* **WHAT YOU SHOULD DO**
Each line from the one containing "otro laboral que no se co" to the end of the listing below must be retyped exactly, with no line left out and none added.
[[ INPUT FOR THIS TASK, beginning ]]
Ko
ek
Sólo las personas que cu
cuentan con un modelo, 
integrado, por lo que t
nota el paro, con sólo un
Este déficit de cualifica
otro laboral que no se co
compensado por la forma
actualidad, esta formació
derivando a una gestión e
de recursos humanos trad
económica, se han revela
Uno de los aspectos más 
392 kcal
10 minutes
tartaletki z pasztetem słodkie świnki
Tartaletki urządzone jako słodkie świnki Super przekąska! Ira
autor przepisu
[[ INPUT FOR THIS TASK, end ]]
* **EXERCISE ANSWER**
otro laboral que no se co
compensado por la forma
actualidad, esta formació
derivando a una gestión e
de recursos humanos trad
económica, se han revela
Uno de los aspectos más 
392 kcal
10 minutes
tartaletki z pasztetem słodkie świnki
Tartaletki urządzone jako słodkie świnki Super przekąska! Ira
autor przepisu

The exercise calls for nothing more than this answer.